→ **Records for the task**
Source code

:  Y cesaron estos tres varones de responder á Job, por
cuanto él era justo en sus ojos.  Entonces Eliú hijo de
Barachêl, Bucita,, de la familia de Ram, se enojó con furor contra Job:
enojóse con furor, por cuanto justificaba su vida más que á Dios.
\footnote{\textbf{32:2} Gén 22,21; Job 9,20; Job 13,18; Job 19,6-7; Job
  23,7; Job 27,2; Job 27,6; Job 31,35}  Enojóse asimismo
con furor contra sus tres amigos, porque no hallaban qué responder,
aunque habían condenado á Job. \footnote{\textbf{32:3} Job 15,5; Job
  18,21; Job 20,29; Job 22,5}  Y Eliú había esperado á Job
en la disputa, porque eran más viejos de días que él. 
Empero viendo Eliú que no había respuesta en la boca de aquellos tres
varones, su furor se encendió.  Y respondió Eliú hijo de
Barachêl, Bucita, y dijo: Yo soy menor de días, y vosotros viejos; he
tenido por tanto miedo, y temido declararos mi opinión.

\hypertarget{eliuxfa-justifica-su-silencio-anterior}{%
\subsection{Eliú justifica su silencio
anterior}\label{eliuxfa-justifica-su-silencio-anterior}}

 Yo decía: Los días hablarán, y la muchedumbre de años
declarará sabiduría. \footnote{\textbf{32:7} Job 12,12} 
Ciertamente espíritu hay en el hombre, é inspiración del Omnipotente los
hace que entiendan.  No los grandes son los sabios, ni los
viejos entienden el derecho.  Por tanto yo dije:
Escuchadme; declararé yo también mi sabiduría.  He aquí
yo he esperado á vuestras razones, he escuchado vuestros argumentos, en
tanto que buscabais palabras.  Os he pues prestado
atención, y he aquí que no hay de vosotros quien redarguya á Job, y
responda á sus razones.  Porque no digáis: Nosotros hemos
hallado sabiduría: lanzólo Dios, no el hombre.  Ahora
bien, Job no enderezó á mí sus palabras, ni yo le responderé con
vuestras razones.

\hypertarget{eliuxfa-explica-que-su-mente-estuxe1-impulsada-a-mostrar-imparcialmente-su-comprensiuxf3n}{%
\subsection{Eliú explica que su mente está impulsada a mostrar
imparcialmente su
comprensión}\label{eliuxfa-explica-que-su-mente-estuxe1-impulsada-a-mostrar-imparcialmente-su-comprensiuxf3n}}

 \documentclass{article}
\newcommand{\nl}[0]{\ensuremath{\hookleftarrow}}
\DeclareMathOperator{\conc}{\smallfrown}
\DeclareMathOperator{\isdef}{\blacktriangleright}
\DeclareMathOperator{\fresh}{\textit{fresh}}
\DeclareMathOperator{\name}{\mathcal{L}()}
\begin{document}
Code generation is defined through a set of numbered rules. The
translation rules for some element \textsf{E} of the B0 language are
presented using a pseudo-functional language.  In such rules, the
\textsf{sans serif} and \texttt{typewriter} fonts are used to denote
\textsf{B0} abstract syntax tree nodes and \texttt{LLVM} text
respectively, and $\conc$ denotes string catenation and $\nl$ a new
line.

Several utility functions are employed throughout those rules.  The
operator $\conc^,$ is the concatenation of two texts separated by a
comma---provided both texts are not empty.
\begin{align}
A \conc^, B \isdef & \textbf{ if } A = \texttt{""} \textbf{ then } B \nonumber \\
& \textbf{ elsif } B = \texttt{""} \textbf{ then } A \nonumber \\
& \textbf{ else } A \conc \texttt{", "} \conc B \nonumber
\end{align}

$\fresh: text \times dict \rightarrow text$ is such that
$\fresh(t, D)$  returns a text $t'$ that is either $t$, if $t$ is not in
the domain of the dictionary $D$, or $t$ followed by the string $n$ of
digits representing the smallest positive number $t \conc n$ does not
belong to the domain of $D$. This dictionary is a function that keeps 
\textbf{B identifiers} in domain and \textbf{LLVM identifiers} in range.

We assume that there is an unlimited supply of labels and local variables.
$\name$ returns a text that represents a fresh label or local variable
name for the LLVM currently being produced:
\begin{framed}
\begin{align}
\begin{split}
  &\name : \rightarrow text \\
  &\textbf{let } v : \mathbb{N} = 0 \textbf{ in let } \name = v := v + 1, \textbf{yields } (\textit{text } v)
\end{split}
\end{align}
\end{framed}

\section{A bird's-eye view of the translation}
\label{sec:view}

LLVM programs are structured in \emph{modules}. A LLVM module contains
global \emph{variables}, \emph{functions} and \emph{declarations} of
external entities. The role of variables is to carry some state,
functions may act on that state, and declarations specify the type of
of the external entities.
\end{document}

→ **What you need to do**
Copy out the data exactly as it stands, leaving nothing out.

→ **Answer section**
Source code

:  Y cesaron estos tres varones de responder á Job, por
cuanto él era justo en sus ojos.  Entonces Eliú hijo de
Barachêl, Bucita,, de la familia de Ram, se enojó con furor contra Job:
enojóse con furor, por cuanto justificaba su vida más que á Dios.
\footnote{\textbf{32:2} Gén 22,21; Job 9,20; Job 13,18; Job 19,6-7; Job
  23,7; Job 27,2; Job 27,6; Job 31,35}  Enojóse asimismo
con furor contra sus tres amigos, porque no hallaban qué responder,
aunque habían condenado á Job. \footnote{\textbf{32:3} Job 15,5; Job
  18,21; Job 20,29; Job 22,5}  Y Eliú había esperado á Job
en la disputa, porque eran más viejos de días que él. 
Empero viendo Eliú que no había respuesta en la boca de aquellos tres
varones, su furor se encendió.  Y respondió Eliú hijo de
Barachêl, Bucita, y dijo: Yo soy menor de días, y vosotros viejos; he
tenido por tanto miedo, y temido declararos mi opinión.

\hypertarget{eliuxfa-justifica-su-silencio-anterior}{%
\subsection{Eliú justifica su silencio
anterior}\label{eliuxfa-justifica-su-silencio-anterior}}

 Yo decía: Los días hablarán, y la muchedumbre de años
declarará sabiduría. \footnote{\textbf{32:7} Job 12,12} 
Ciertamente espíritu hay en el hombre, é inspiración del Omnipotente los
hace que entiendan.  No los grandes son los sabios, ni los
viejos entienden el derecho.  Por tanto yo dije:
Escuchadme; declararé yo también mi sabiduría.  He aquí
yo he esperado á vuestras razones, he escuchado vuestros argumentos, en
tanto que buscabais palabras.  Os he pues prestado
atención, y he aquí que no hay de vosotros quien redarguya á Job, y
responda á sus razones.  Porque no digáis: Nosotros hemos
hallado sabiduría: lanzólo Dios, no el hombre.  Ahora
bien, Job no enderezó á mí sus palabras, ni yo le responderé con
vuestras razones.

\hypertarget{eliuxfa-explica-que-su-mente-estuxe1-impulsada-a-mostrar-imparcialmente-su-comprensiuxf3n}{%
\subsection{Eliú explica que su mente está impulsada a mostrar
imparcialmente su
comprensión}\label{eliuxfa-explica-que-su-mente-estuxe1-impulsada-a-mostrar-imparcialmente-su-comprensiuxf3n}}

 \documentclass{article}
\newcommand{\nl}[0]{\ensuremath{\hookleftarrow}}
\DeclareMathOperator{\conc}{\smallfrown}
\DeclareMathOperator{\isdef}{\blacktriangleright}
\DeclareMathOperator{\fresh}{\textit{fresh}}
\DeclareMathOperator{\name}{\mathcal{L}()}
\begin{document}
Code generation is defined through a set of numbered rules. The
translation rules for some element \textsf{E} of the B0 language are
presented using a pseudo-functional language.  In such rules, the
\textsf{sans serif} and \texttt{typewriter} fonts are used to denote
\textsf{B0} abstract syntax tree nodes and \texttt{LLVM} text
respectively, and $\conc$ denotes string catenation and $\nl$ a new
line.

Several utility functions are employed throughout those rules.  The
operator $\conc^,$ is the concatenation of two texts separated by a
comma---provided both texts are not empty.
\begin{align}
A \conc^, B \isdef & \textbf{ if } A = \texttt{""} \textbf{ then } B \nonumber \\
& \textbf{ elsif } B = \texttt{""} \textbf{ then } A \nonumber \\
& \textbf{ else } A \conc \texttt{", "} \conc B \nonumber
\end{align}

$\fresh: text \times dict \rightarrow text$ is such that
$\fresh(t, D)$  returns a text $t'$ that is either $t$, if $t$ is not in
the domain of the dictionary $D$, or $t$ followed by the string $n$ of
digits representing the smallest positive number $t \conc n$ does not
belong to the domain of $D$. This dictionary is a function that keeps 
\textbf{B identifiers} in domain and \textbf{LLVM identifiers} in range.

We assume that there is an unlimited supply of labels and local variables.
$\name$ returns a text that represents a fresh label or local variable
name for the LLVM currently being produced:
\begin{framed}
\begin{align}
\begin{split}
  &\name : \rightarrow text \\
  &\textbf{let } v : \mathbb{N} = 0 \textbf{ in let } \name = v := v + 1, \textbf{yields } (\textit{text } v)
\end{split}
\end{align}
\end{framed}

\section{A bird's-eye view of the translation}
\label{sec:view}

LLVM programs are structured in \emph{modules}. A LLVM module contains
global \emph{variables}, \emph{functions} and \emph{declarations} of
external entities. The role of variables is to carry some state,
functions may act on that state, and declarations specify the type of
of the external entities.
\end{document}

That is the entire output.